Staff failed to follow infection prevention and control policies when handling reusable equipment and soiled linens for two residents, including one on enhanced barrier precautions (EBP). A CNA removed a full body mechanical lift from a resident’s room without disinfecting it, despite facility expectations for cleaning after each use. In a separate incident, CNAs entered the room of a resident on EBP wearing only gloves initially, and one CNA placed soiled linens on the floor instead of directly into a bag, even after donning a gown. An RN later confirmed that staff were expected to disinfect lifts after every use, avoid placing soiled linen on the floor, and wear gowns upon entering EBP rooms.
Staff failed to follow infection control practices during resident care and medication tasks. A CNA did not use gown and gloves as required during toileting and catheter-related care, another resident with MRSA and multiple wounds did not have EBP in place during brief care and transfer, and a CNA touched equipment and other items without proper hand hygiene or glove changes during EBP care. A nurse also moved from dirty to clean wound care without changing gloves or performing hand hygiene, gave oral meds and eye drops without changing gloves, and prepared insulin pens without disinfecting the rubber stoppers.
Surveyors found that staff failed to follow the facility’s hand hygiene policy and proper glove use during a wound dressing change and multiple episodes of personal and toileting care. A nurse performing a dressing change did not remove soiled gloves after disinfecting a bedside table and did not perform hand hygiene between glove changes while cleansing and redressing a wound. In separate observations, CNAs providing perineal care, toileting assistance, and hygiene for two residents repeatedly removed soiled gloves and donned clean gloves without performing hand hygiene, and continued dressing, repositioning, and transferring the residents without required hand cleansing between glove changes.

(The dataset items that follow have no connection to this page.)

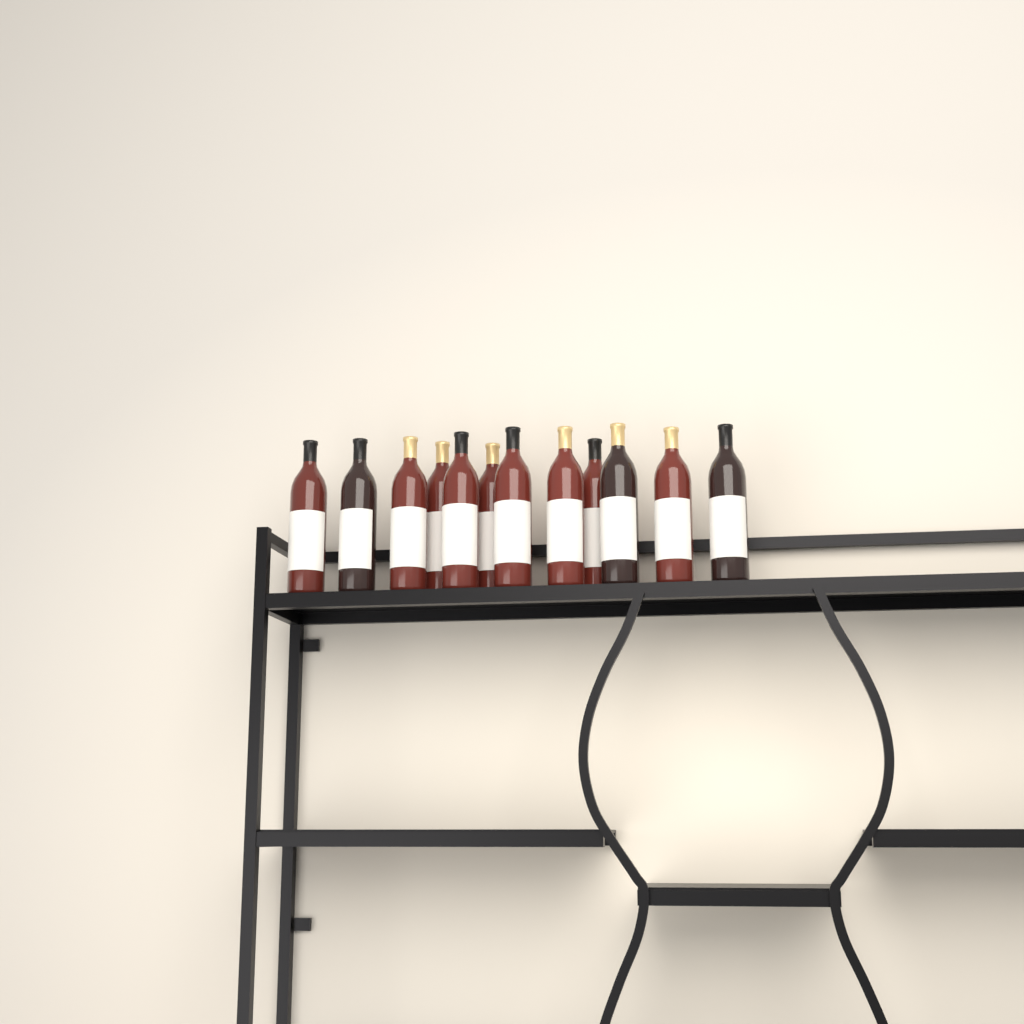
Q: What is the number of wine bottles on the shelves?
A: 12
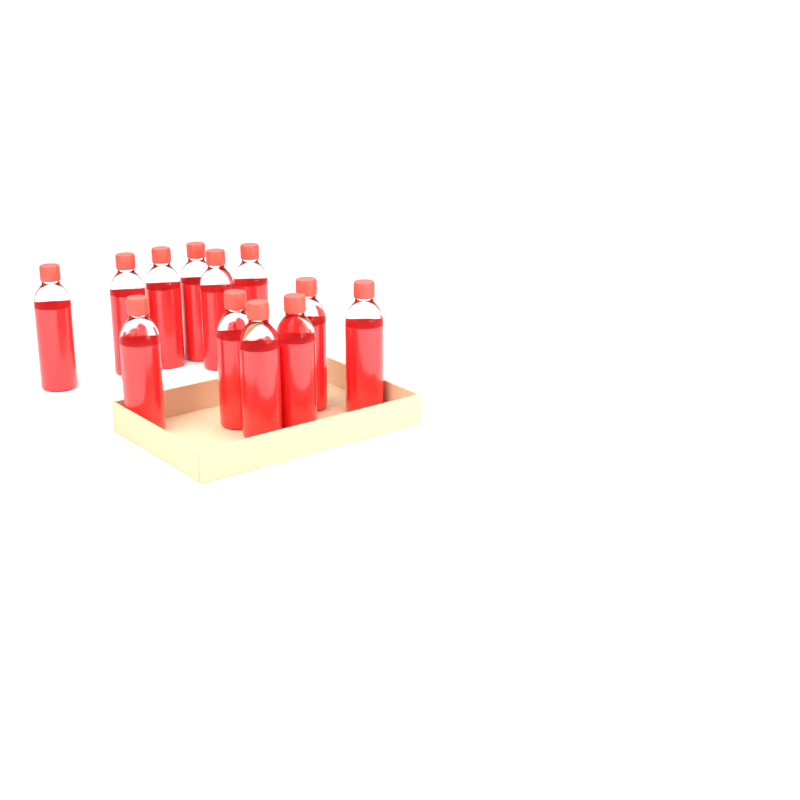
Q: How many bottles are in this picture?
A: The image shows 12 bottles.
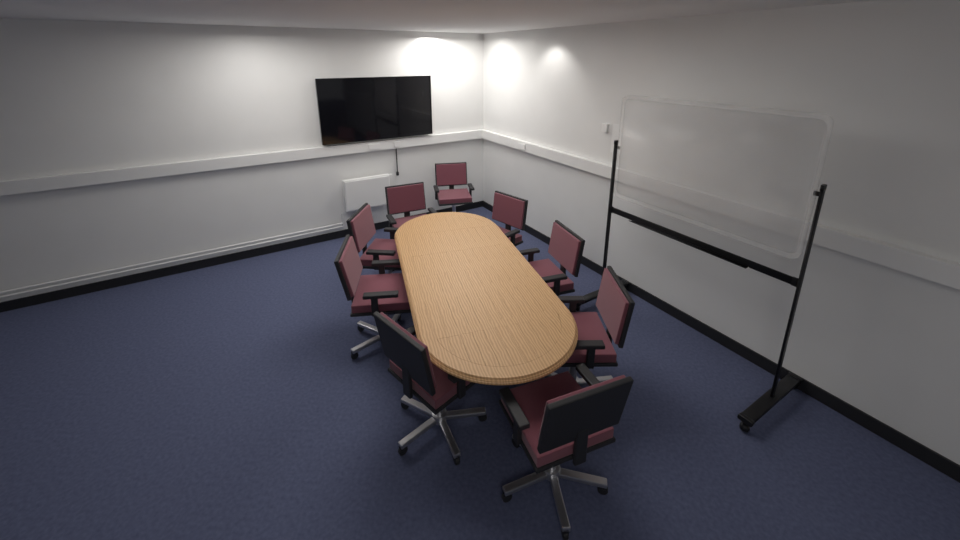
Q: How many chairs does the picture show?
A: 9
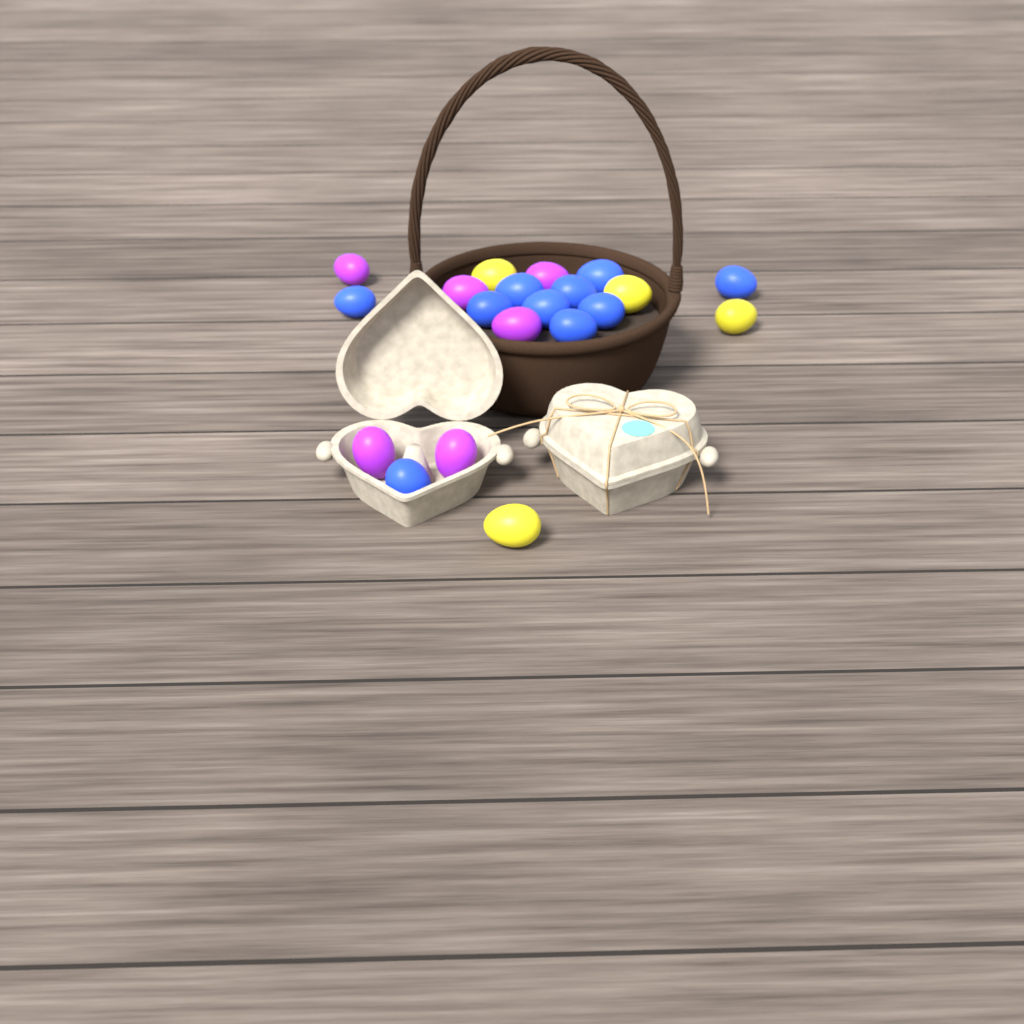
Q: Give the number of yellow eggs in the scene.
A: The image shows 4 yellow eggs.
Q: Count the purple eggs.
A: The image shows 6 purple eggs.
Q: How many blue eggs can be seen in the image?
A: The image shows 10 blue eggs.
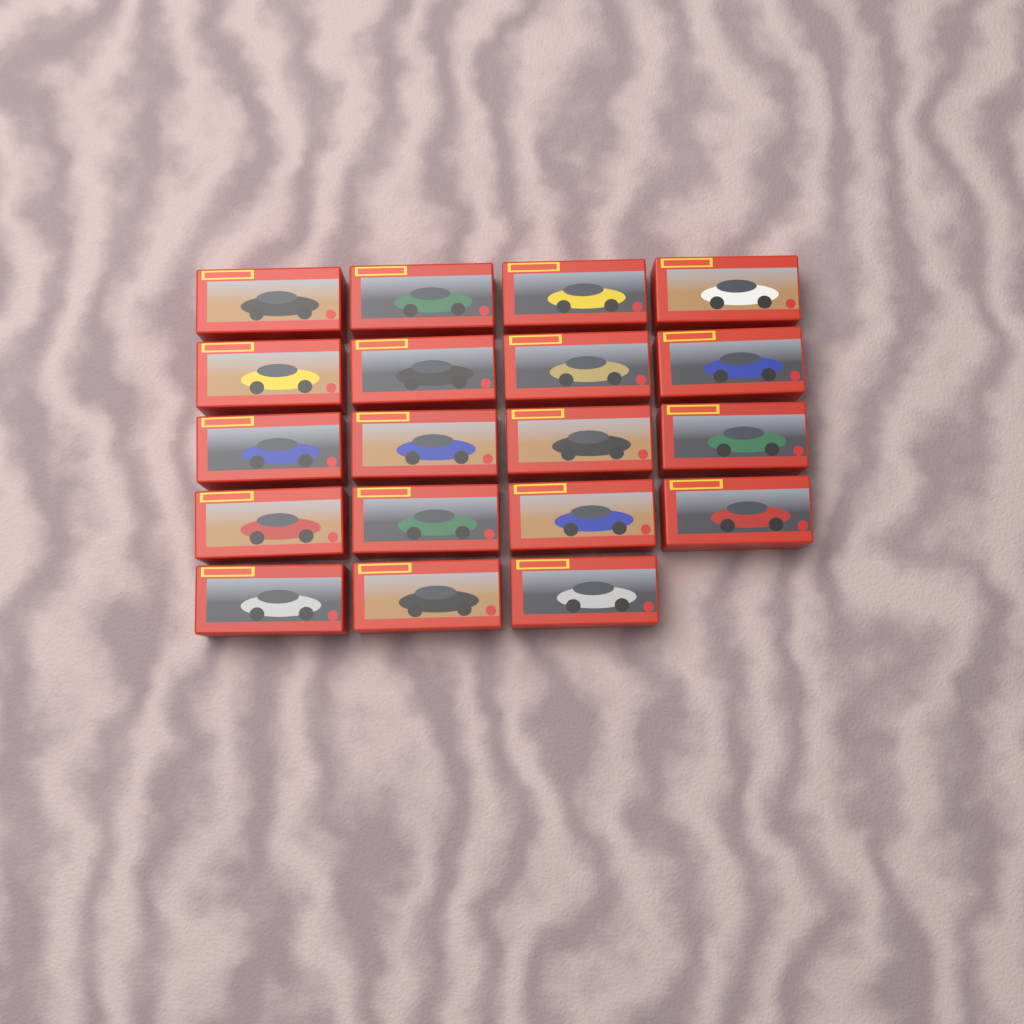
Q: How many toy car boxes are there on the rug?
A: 19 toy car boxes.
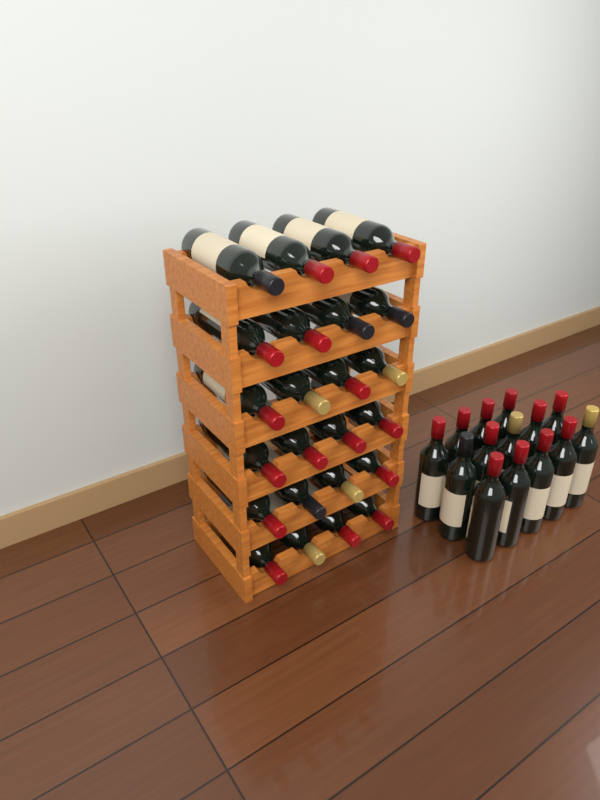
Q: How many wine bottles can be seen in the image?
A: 38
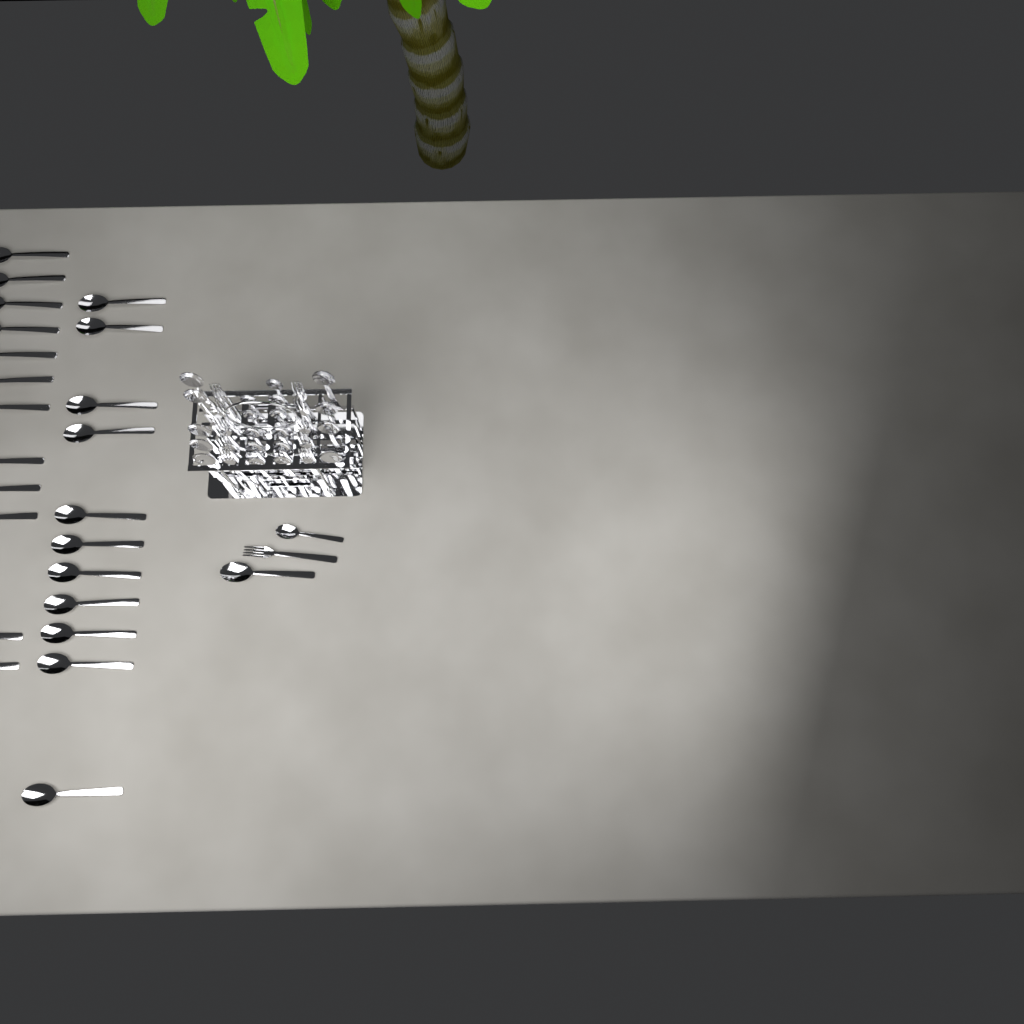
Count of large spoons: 33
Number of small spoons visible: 12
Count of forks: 11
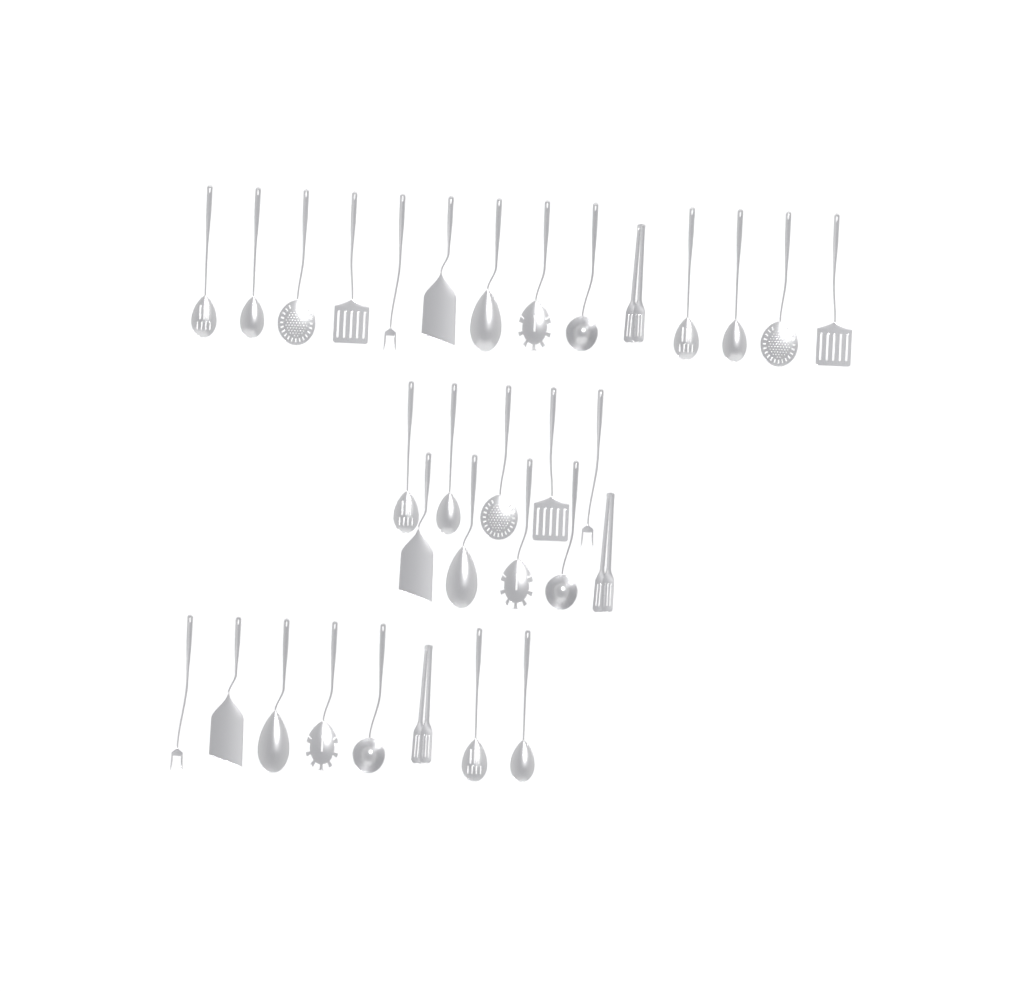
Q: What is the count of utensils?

Infection control standards were not followed during high-contact care for multiple residents. CNAs provided toileting, brief changes, hygiene, and transfer assistance without gowns for residents on EBP, and another CNA applied PPE without hand hygiene before emptying a urine drainage bag and did not disinfect the floor after a urine spill. An admin nurse confirmed the expected PPE, hand hygiene, and spill cleanup practices.
Staff failed to follow infection control practices during care for a resident and in the laundry room. A CNA removed a soiled brief, completed perineal care, and then applied clean brief and shorts without removing gloves or performing hand hygiene after contact with body fluids. In the laundry area, clean linen was left uncovered while soiled linen was transported past it and placed in washing machines, despite policy requiring clean and contaminated linen to remain separate.
Infection control standards were not followed during dressing changes for two residents. One resident on EBP for a suprapubic catheter with chronic cellulitis and wound drainage had a nurse perform glove changes without hand hygiene and without a gown, while also handling wound supplies without hand hygiene. Another resident with a right heel pressure ulcer had dressing supplies, including gauze, scissors, tape, and cleaning solutions, placed directly on a cloth chair instead of a clean surface.
Infection control and prevention standards were not followed for two residents on EBP for indwelling devices. A nurse caring for a resident with an ileostomy and indwelling catheter removed dressings and reapplied gloves twice without hand hygiene, while also handling a pen from a uniform pocket during care. A CNA caring for a resident with an indwelling catheter drained the catheter bag and then transported the resident in the same soiled gloves without removing them or performing hand hygiene. Facility policy required hand hygiene before and after care, after glove removal, and after handling catheters or urine.
Infection control standards were not followed for two residents during direct care. A CNA emptied a resident’s urinary catheter collection bag without applying a gown as required for EBP, and during incontinent care for another resident, a CNA cleansed the perineal area and then applied barrier cream without changing gloves or performing hand hygiene. Facility policy required gowns and gloves for high-contact care and hand hygiene before moving from a soiled body site to a clean body site on the same resident.
Staff failed to follow hand hygiene and glove-use standards during toileting care for two residents and during medication preparation for one resident. CNAs used the same gloves across multiple tasks, including incontinence care, transfers, and handling resident items, without washing hands between glove changes, and a medication aide handled a pill with a bare finger without performing hand hygiene or using gloves.
Infection control practices were not followed for two residents. A CNA assisted a resident on EBP with toileting without wearing a gown during high-contact care, and an RN administered medications to another resident without performing hand hygiene before glove use, after removing gloves, or before exiting the room.